I am stuck with this problem:
Consider $A:=\{x\in \mathbb R : x > 0\}$. Let $b\in A$ an irrational and $N\in\mathbb N$. Then there are finitely many rationals $r=p/q$, with $p,q$ coprime and $0<q\leq N$, in the interval $(b-1,b+1)$.
I understand it intuitively but I am not sure that my proof is correct.
Attempt of proof:
If $r=\frac{p}{q}\in(b-1+b+1)$ with $p,q$ coprime and $0<q\leq N$, then $$b-1\leq \frac{p}{q}\leq b+1,$$ so $$q(b-1)\leq p \leq q(b+1).$$ Question 1: Does this mean that $p$ is an integer with a finite number of values in the interval $\big(q(b-1), q(b+1)\big)$?
Question 2: Also since $q$ is such that $0<q\leq N$,can we conclude that there are finitely many rational $r=\frac{p}{q}\in(b-1,b+1)$ with $0<q\leq N$?
Can anybody help me please? Any feedback will be appreciated. Thanks in advanced.
There's a lot of obfuscation and apparently irrelevant information. But I think they put it in there to make the proof easier (in their minds....)
If $b$ is irrational than $b\pm 1$ are not integers and between $b$ and $b+1$ there is exactly $1$ integer (it is $\lceil b \rceil$) and between $b-1$ and $b$ there is exactly one integer (it is $\lfloor b \rfloor$), so between $b-1$ and $b+1$ there is exactly $2$ integers.
And if $b$ is irrational then $q(b-1)$ and $q(b+1)$ are not integers and between those two points there are exactly $2q$ integers. [Because between $bq$ and $bq+q$ there are $q$ integers ($\lceil bq \rceil$, $\lceil bq+1 \rceil, ..... \lceil bq + (q-1)\rceil$) and between $bq-q$ there are $q$ integers ($\lfloor bq \rfloor$, $\lfloor bq+1 \rfloor, ..... \lfloor bq + (q-1)\rfloor$
SO the total number of rational numbers of the form $\frac pq$ where $p, q: q\le N$ are relatively prime is less than or equal to the number of integers in each of the intervals $(q(b-1), q(b+1))$ and for each interval there are exactly $2q$ integers so the total number of integers is $\sum_{q=1}^N 2q$ and the number of rational numbers of the $p,1: q\le N$ are relatively prime are less that $\sum_{q=1}^N 2q$ which is clearly finite.
.....
But we don't need all that superfluous information.

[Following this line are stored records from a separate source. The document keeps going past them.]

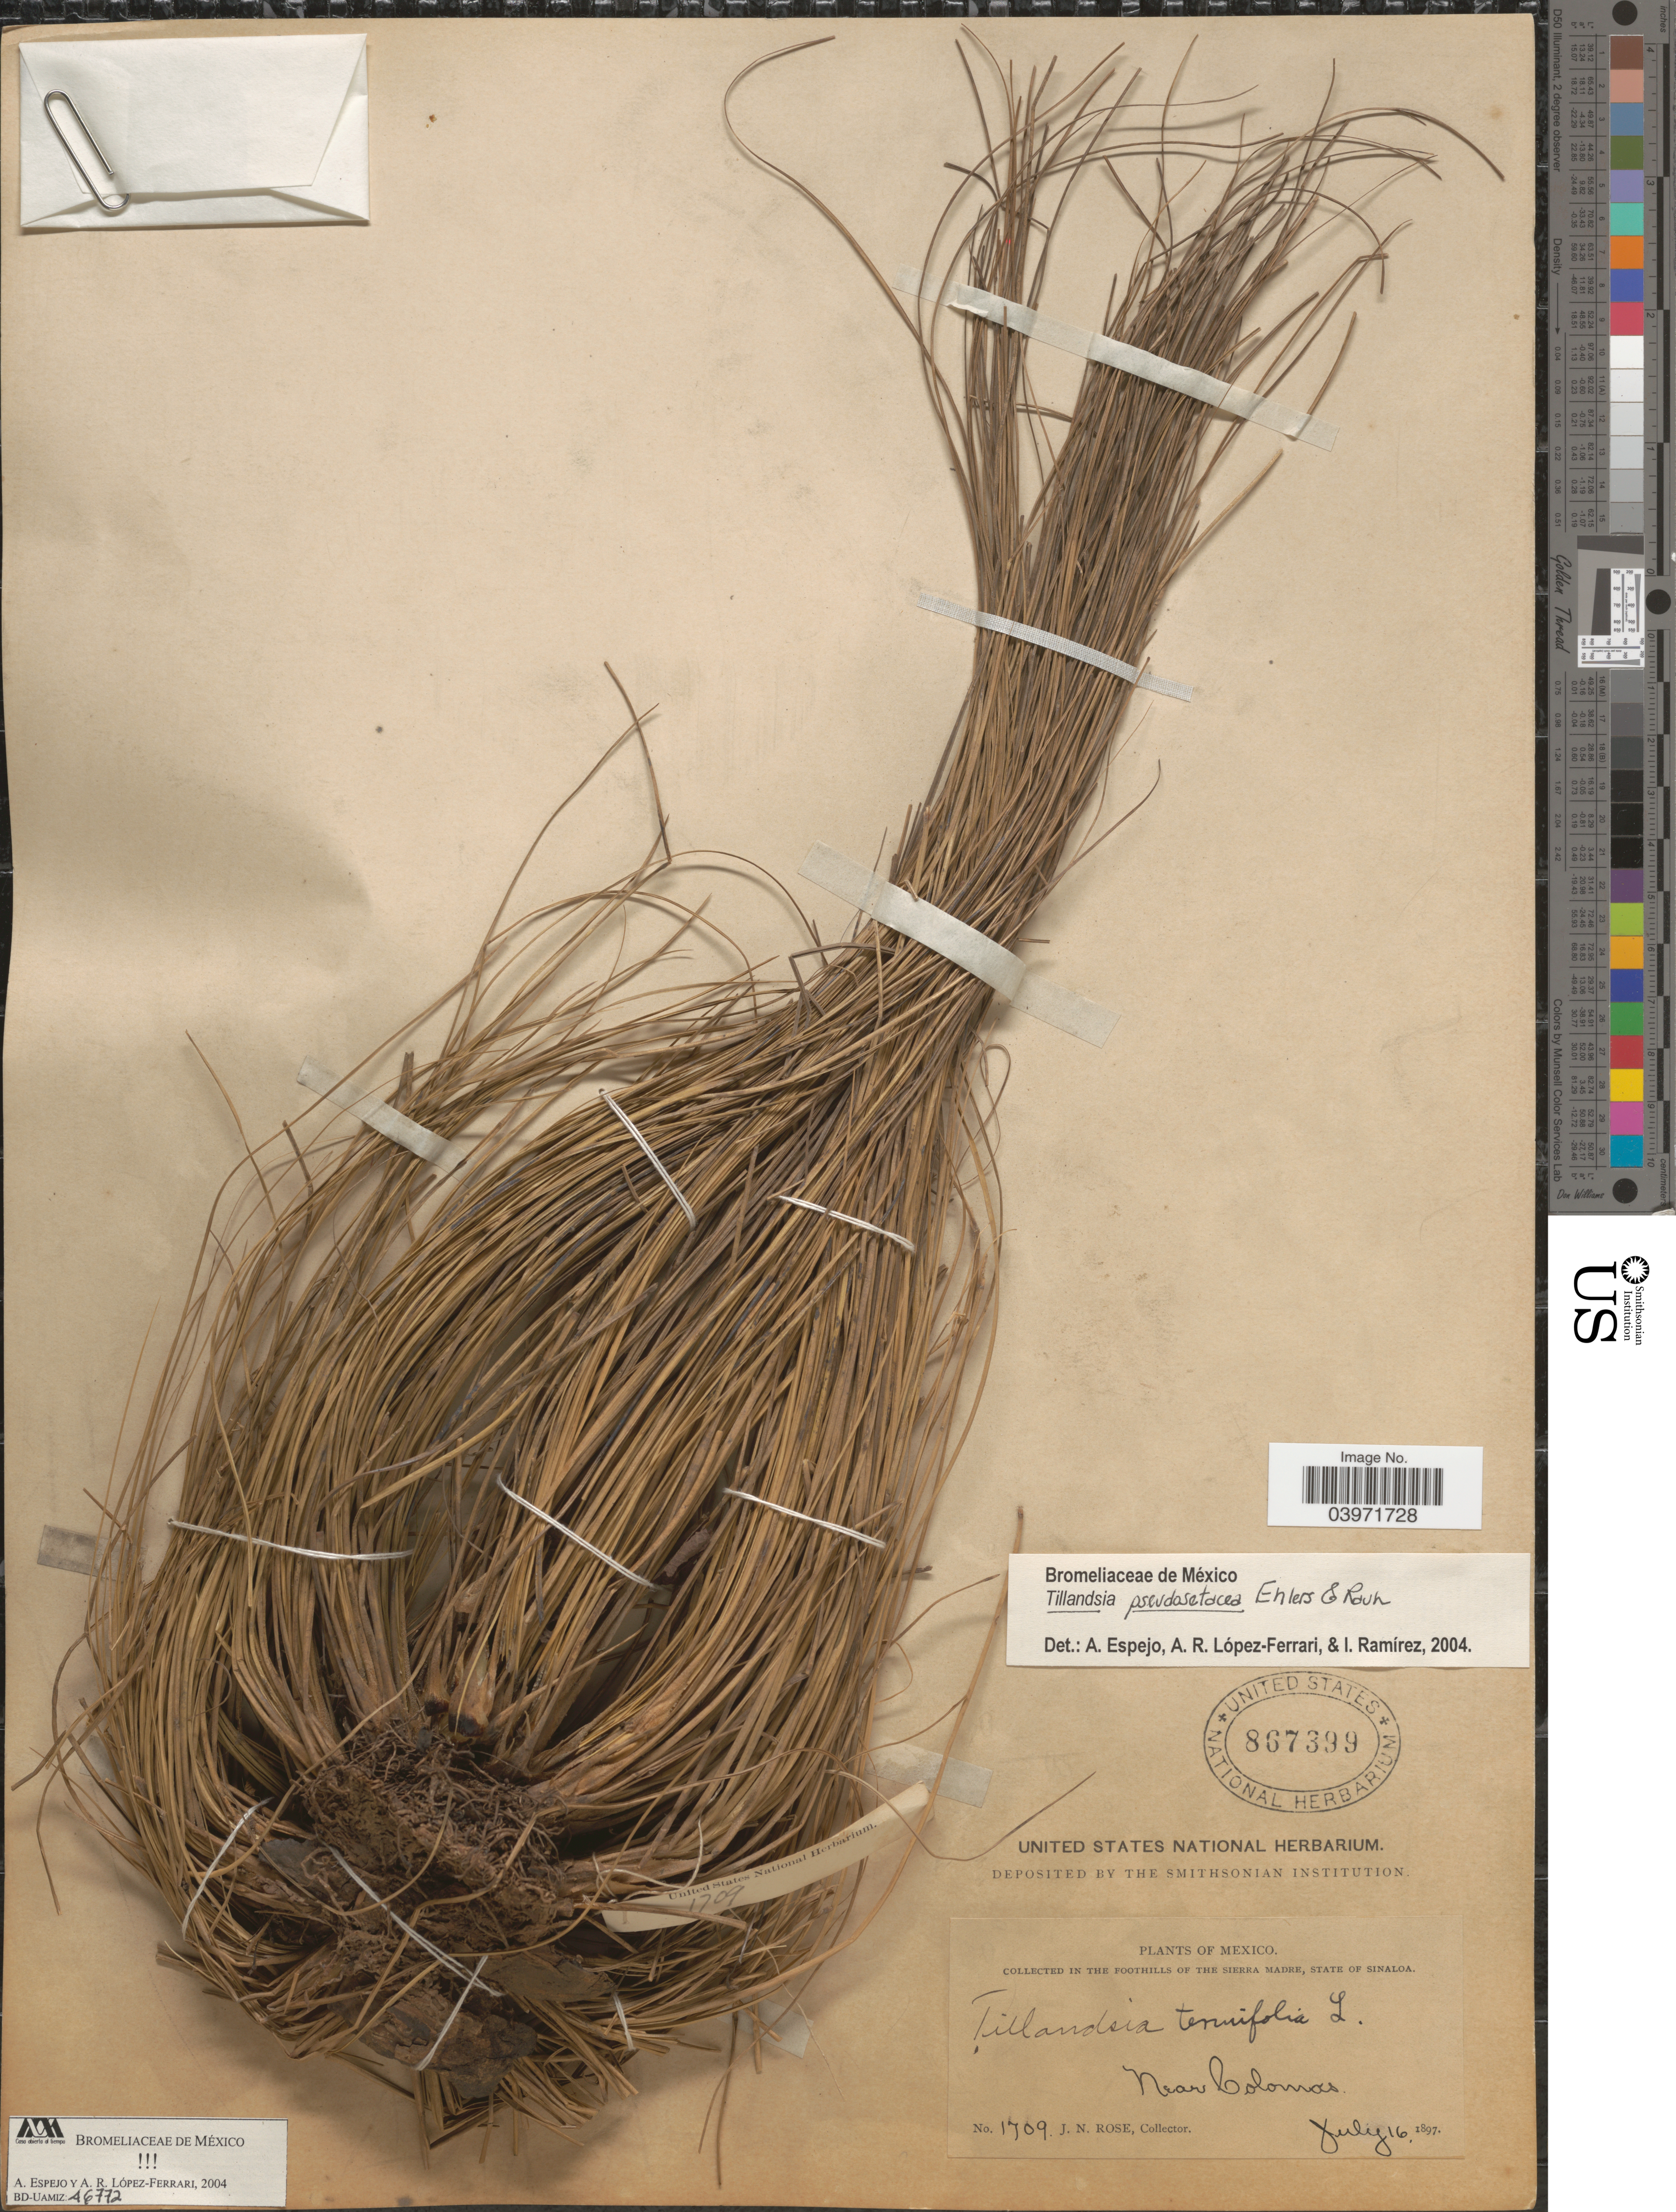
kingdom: Plantae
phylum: Tracheophyta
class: Liliopsida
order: Poales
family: Bromeliaceae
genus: Tillandsia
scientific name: Tillandsia pseudosetacea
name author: Ehlers & Rauh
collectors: J. N. Rose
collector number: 1709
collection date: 1897-07-16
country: Mexico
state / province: Sinaloa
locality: In the foothills of the Sierra Madre. Near Colomas.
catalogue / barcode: US 867399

Given any interval $(u, w)$ there are only a finite number of integers. Why? Actually how much detail one needs to go to depends on the level of mathematics. Argument one: The distance between two integers is $1$ so if any interval with $N$ integers must have a length of at least $N\times 1 = N$. So any interval with infinite integers in it must be infinite length. So any finite interval has a finite number if integers. Argument two: Let $(u,w)$ be an interval. Let $N_1 < u$ and $N_2 > w$. Then all integers in the interval are all between $N_1$ and $N_2$ and there are only a finite number of such intervals. Such arguments are not actually proofs as they make assumptions that must be proven.
So for any interval $(u,v)$ there are a finite number of integers in it. Call that number $M_1$.
For any $\frac pq$ so that $q \le$ then $u < \frac pq < w \iff qu < p < qw$. And in the interval $(qu,qw)$ there are only a finite number of integers in it. Call that number $M_q$.
So the total number of $p::q$ pairs so that $u < \frac pq < w$ and $q \le N$ is $M_1 + M_2 + ..... +M_N$ which is clearly finite. And we also need $p,q$ relatively prime there are even fewer.